(Data excerpts)

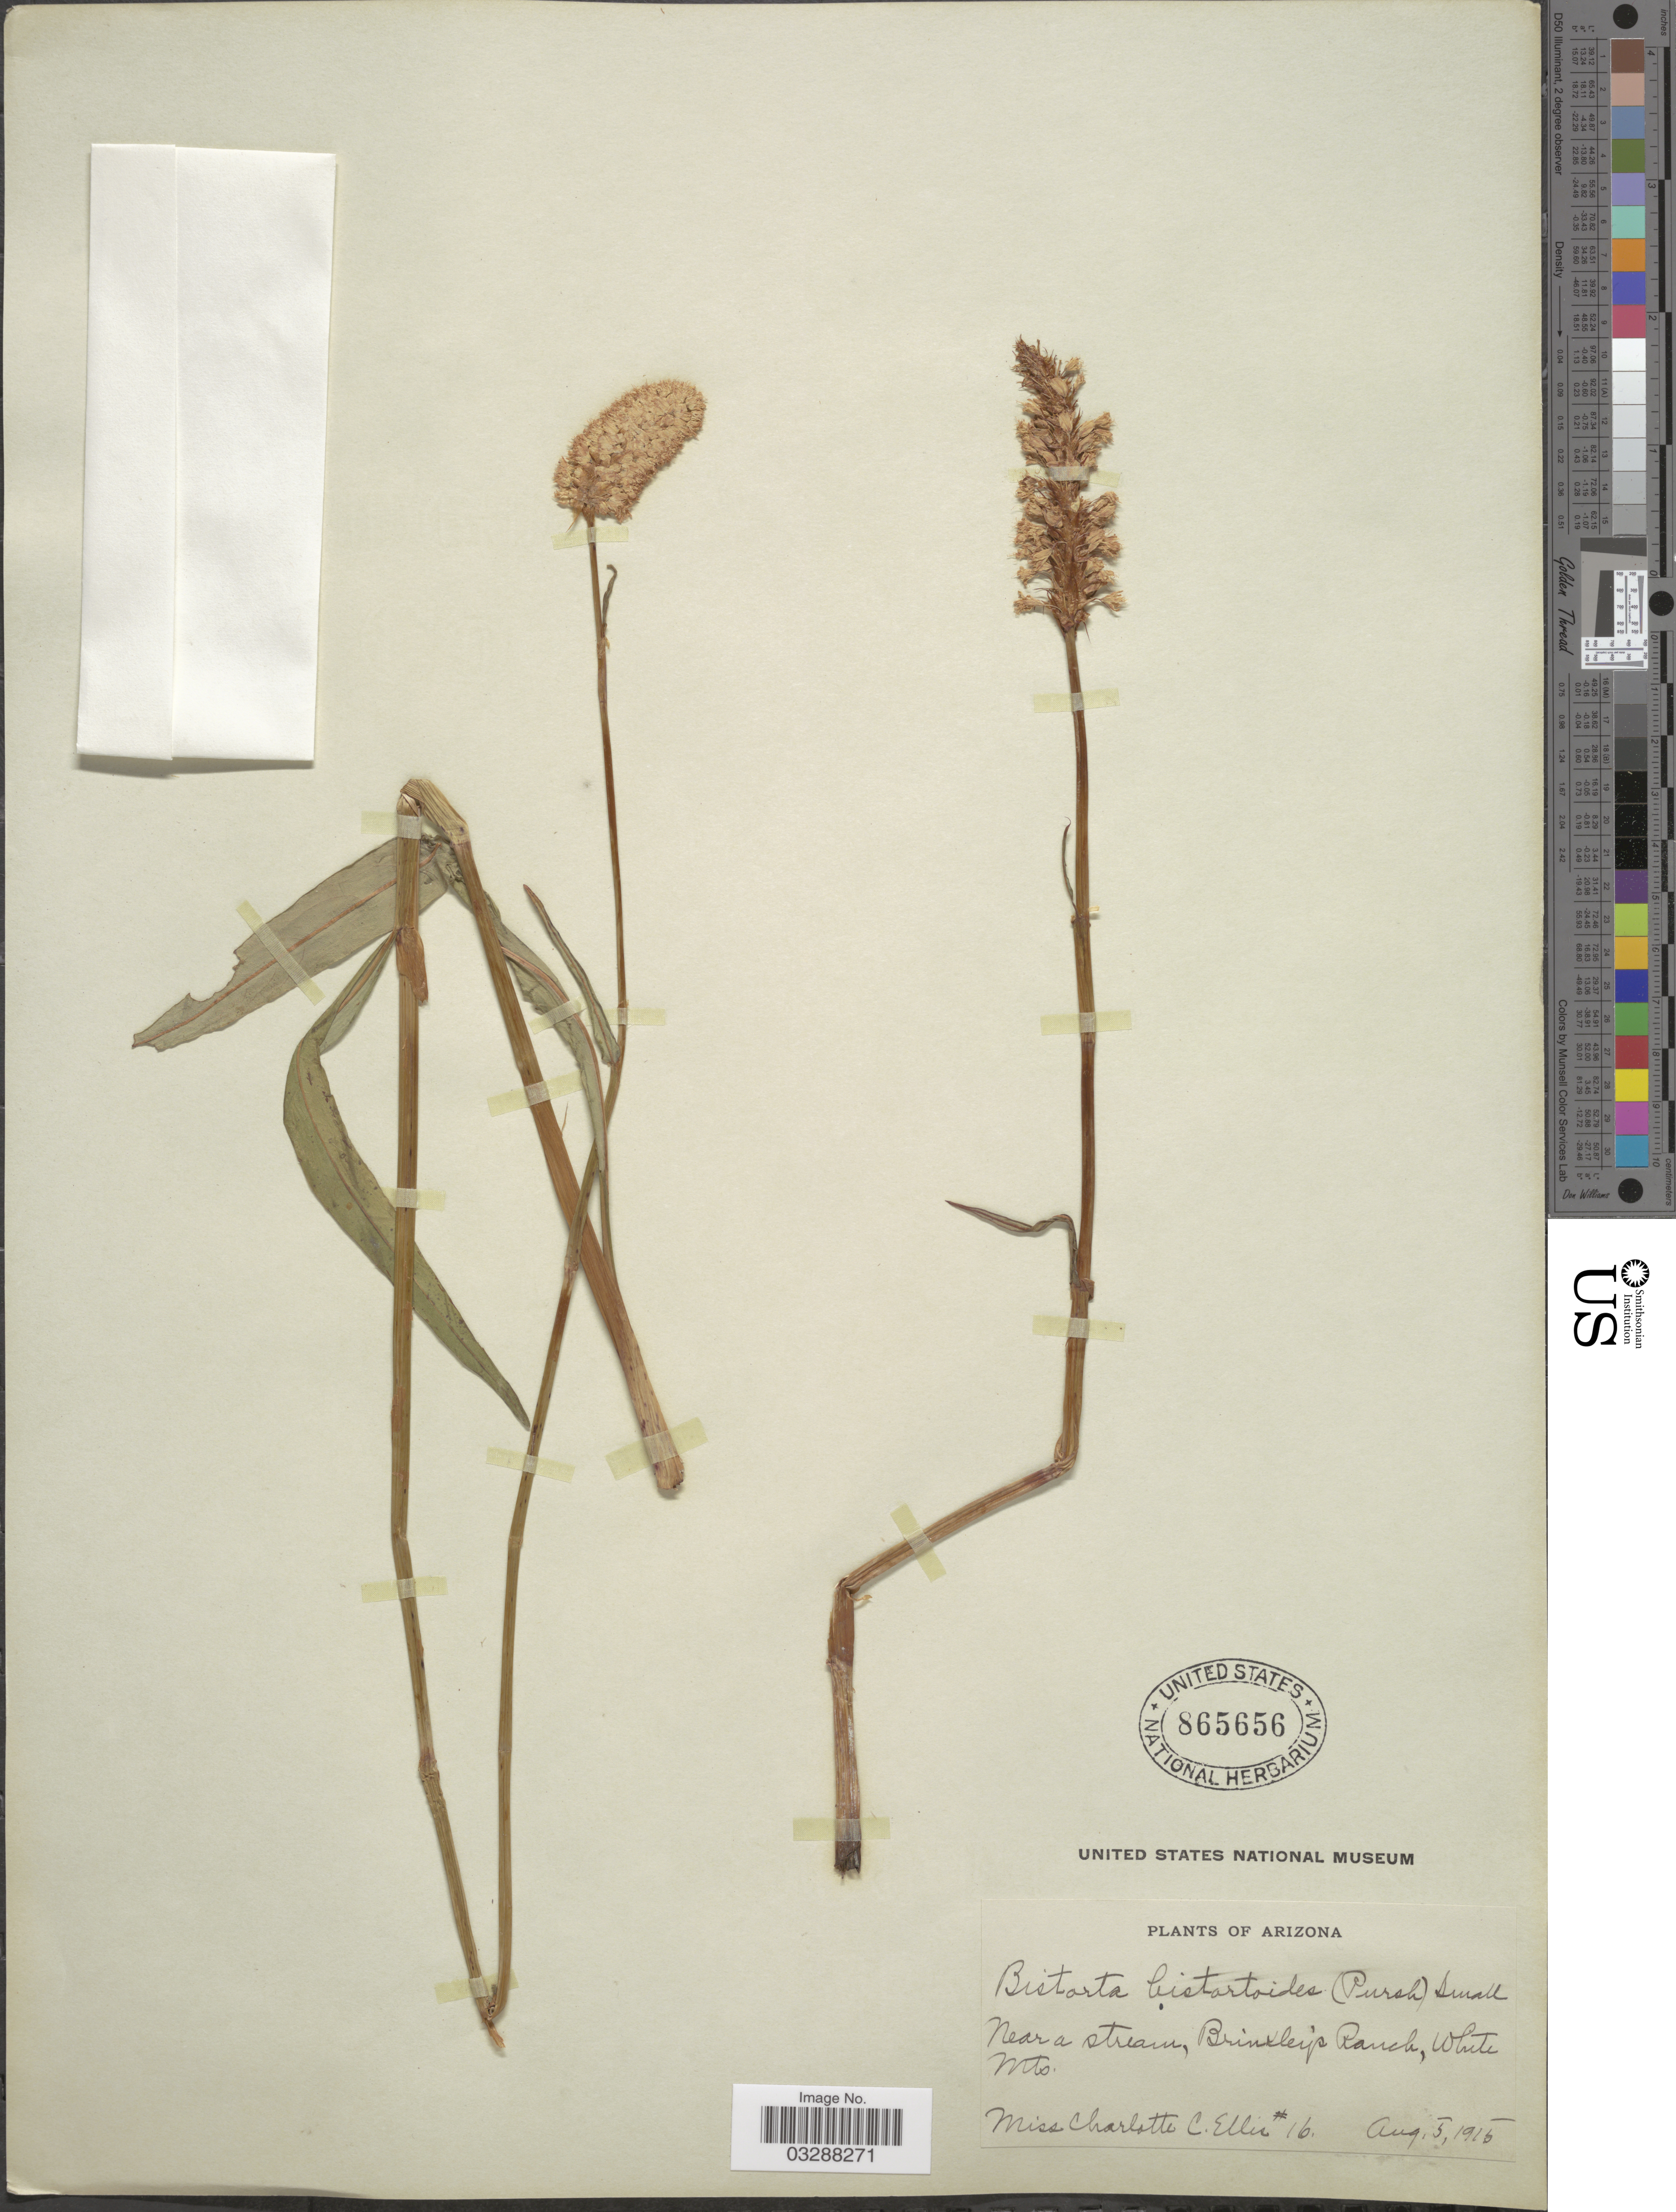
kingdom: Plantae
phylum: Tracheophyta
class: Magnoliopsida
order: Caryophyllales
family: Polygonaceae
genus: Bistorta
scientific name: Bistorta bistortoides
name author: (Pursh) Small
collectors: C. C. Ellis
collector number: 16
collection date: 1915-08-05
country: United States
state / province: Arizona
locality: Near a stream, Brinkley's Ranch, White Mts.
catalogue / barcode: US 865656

TASK DETAILS ->
Edit the data above by replacing "locality" with "site" and keep everything else the same. Leave the pictures out.

RESPONSE ->
kingdom: Plantae
phylum: Tracheophyta
class: Magnoliopsida
order: Caryophyllales
family: Polygonaceae
genus: Bistorta
scientific name: Bistorta bistortoides
name author: (Pursh) Small
collectors: C. C. Ellis
collector number: 16
collection date: 1915-08-05
country: United States
state / province: Arizona
site: Near a stream, Brinkley's Ranch, White Mts.
catalogue / barcode: US 865656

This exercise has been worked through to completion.